■ **Da fare**
Riporta fedelmente il passo della recensione di Pensieri Verticali che si apre con le parole contenenti "Uno come Barotti" e si chiude con "sua concreta aspirazione)".

■ **Estratto del documento**
────────────────────
La conclusione a cui inevitabilmente si giunge ascoltando le 14 tracce di questo
Pensieri Verticali, è che nella nostra amena penisola, dove di
recente si fa un gran parlare di meritocrazia, le opportunità migliori, i soldi,
il successo sono sempre appannaggio esclusivo degli amici, parenti ed affini dei
"soliti noti". E' semplicemente scandaloso che un musicista con le straordinarie
qualità di Stefano Barotti debba fare una fatica indicibile per aprirsi
un minimo varco nel mondo dello show-business. Ed è bene chiarire che la colpa
di tutto ciò non vada ascritta alla scarsa cultura musicale degli italiani che,
al contrario, in una ragionevole percentuale, sanno apprezzare e riconoscere la
buona musica, ma vada attributa unicamente alla grettezza mentale di discografici,
pesudo direttori artistici e selezionatori televisivi che ci impongono personaggi
la cui arroganza è pari solo alla vacuità del loro essere e per i quali dovrebbe
essere appositamente istituito il reato di "occupazione abusiva di palcoscenico".
Uno come Barotti a Sanremo potrebbe partecipare e vincere a mani basse
per i prossimi 10 anni (ammesso che questa possa essere una sua concreta aspirazione)
e potrebbe persino aiutare ad indirizzare verso migliori lidi una società sprofondata
nella sconcertante deriva dell'apparire. La delicatezza de L'uomo
Armadillo, una elegante pop song impreziosita da un flauto che rievoca
le atmosfere colte del folk di stampo anglosassone (Nick Drake, citato peraltro
più volte nel disco), dalle doppie voci di matrice vagamente west-cost e persino
da una minuscola citazione a Frank Zappa (l'Armadillo Brillo ricorda forse
il Camarillo Brillo di Over-Nite Sensation), ci dà subito l'esatta misura delle
raffinate qualità compositive e di scrittura di Barotti. Stefano sa elaborare
canzoni praticamente perfette nella loro semplice struttura e sa renderle fruibili
e vitali. Ha la passione tipica di coloro i quali usano la musica per esplorare
in profondità il proprio intimo e renderlo accessibile agli altri, che hanno divorato
vinili e tradotto in una originale sintesi la vasta gamma di stili, di suoni,
di sensazioni incamerati. De Gregori (La ragazza),
De Andrè e Bubola (Nerone) sono i numi tutelari ma anche l'ironia e la
genuità espressiva di Ivan Graziani hanno lasciato splendide tracce (Blues
del cuoco e Giudizio non ho), così
come i richiami ai songwriters americani, vecchi e nuovi, si sprecano (Bob Dylan,
Damien Rice e Matthew Ryan, giusto per semplificare).
────────────────────
■ **Materiale fornito**
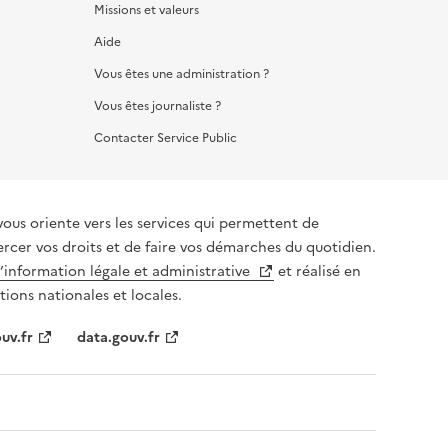
Missions et valeurs
Aide
Vous êtes une administration ?
Vous êtes journaliste ?
Contacter Service Public
vous oriente vers les services qui permettent de
ercer vos droits et de faire vos démarches du quotidien.
l’information légale et administrative
et réalisé en
tions nationales et locales.
uv.fr
data.gouv.fr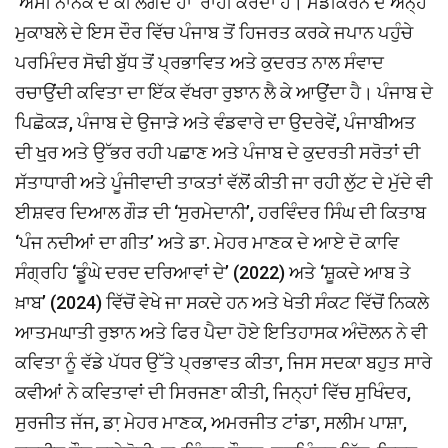
‘ਅਸੀਂ ਨਾਨਕ ਦੇ ਕੀ ਲਗਦੇ ਹਾਂ’ ਰਾਹੀਂ ਕਰਦਾ ਹੈ। ਮੰਡੀਕਰਨ ਦੇ ਅੰਨ੍ਹੇ
ਮੁਕਾਬਲੇ ਦੇ ਇਸ ਦੌਰ ਵਿੱਚ ਪੰਜਾਬ ਤੋਂ ਹਿਜਰਤ ਕਰਕੇ ਜਪਾਨ ਪਹੁੰਚੇ
ਪਰਮਿੰਦਰ ਸੋਢੀ ਬੁੱਧ ਤੋਂ ਪ੍ਰਭਾਵਿਤ ਅਤੇ ਕੁਦਰਤ ਨਾਲ ਸੰਵਾਦ
ਰਚਾਉਂਦੀ ਕਵਿਤਾ ਦਾ ਇੱਕ ਵੱਖਰਾ ਰੁਝਾਨ ਲੈ ਕੇ ਆਉਂਦਾ ਹੈ। ਪੰਜਾਬ ਦੇ
ਪਿਛੋਕੜ, ਪੰਜਾਬ ਦੇ ਉਜਾੜੇ ਅਤੇ ਵੰਡਵਾਰੇ ਦਾ ਉਦਰੇਵੇਂ, ਪੰਜਾਬੀਅਤ
ਦੀ ਖੁ਼ਰ ਅਤੇ ਉੱਭਰ ਰਹੀ ਪਛਾਣ ਅਤੇ ਪੰਜਾਬ ਦੇ ਕੁਦਰਤੀ ਸਰੋਤਾਂ ਦੀ
ਸੱਤਾਧਾਰੀ ਅਤੇ ਪੂੰਜੀਵਾਦੀ ਤਾਕਤਾਂ ਵੱਲੋਂ ਕੀਤੀ ਜਾ ਰਹੀ ਲੁੱਟ ਦੇ ਮੁੱਦੇ ਵੀ
ਈਸ਼ਵਰ ਦਿਆਲ ਗੌੜ ਦੀ ‘ਸੁਰਮੇਦਾਨੀ’, ਹਰਵਿੰਦਰ ਸਿੰਘ ਦੀ ਕਿਤਾਬ
‘ਪੰਜ ਨਦੀਆਂ ਦਾ ਗੀਤ’ ਅਤੇ ਡਾ. ਮੇਹਰ ਮਾਣਕ ਦੇ ਆਏ ਦੋ ਕਾਵਿ
ਸੰਗ੍ਰਹਿ ‘ਡੂੰਘੇ ਦਰਦ ਦਰਿਆਵਾਂ ਦੇ’ (2022) ਅਤੇ ‘ਸ਼ੂਕਦੇ ਆਬ ਤੇ
ਖ਼ਾਬ’ (2024) ਵਿੱਚੋਂ ਵੇਖੇ ਜਾ ਸਕਦੇ ਹਨ ਅਤੇ ਖੇਤੀ ਸੰਕਟ ਵਿੱਚੋਂ ਨਿਕਲੇ
ਆਤਮਘਾਤੀ ਰੁਝਾਨ ਅਤੇ ਫਿਰ ਪੈਦਾ ਹੋਏ ਇਤਿਹਾਸਕ ਅੰਦੋਲਨ ਨੇ ਵੀ
ਕਵਿਤਾ ਨੂੰ ਵੱਡੇ ਪੱਧਰ ਉੱਤੇ ਪ੍ਰਭਾਵਤ ਕੀਤਾ, ਜਿਸ ਸਦਕਾ ਬਹੁਤ ਸਾਰੇ
ਕਵੀਆਂ ਨੇ ਕਵਿਤਾਵਾਂ ਦੀ ਸਿਰਜਣਾ ਕੀਤੀ, ਜਿਨ੍ਹਾਂ ਵਿੱਚ ਸੁਖਿੰਦਰ,
ਸੁਰਜੀਤ ਜੱਜ, ਡਾ਼ ਮੇਹਰ ਮਾਣਕ, ਅਮਰਜੀਤ ਟਾਂਡਾ, ਸਲੀਮ ਪਾਸ਼ਾ,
────────────────────
■ **Compito svolto**
Uno come Barotti a Sanremo potrebbe partecipare e vincere a mani basse
per i prossimi 10 anni (ammesso che questa possa essere una sua concreta aspirazione)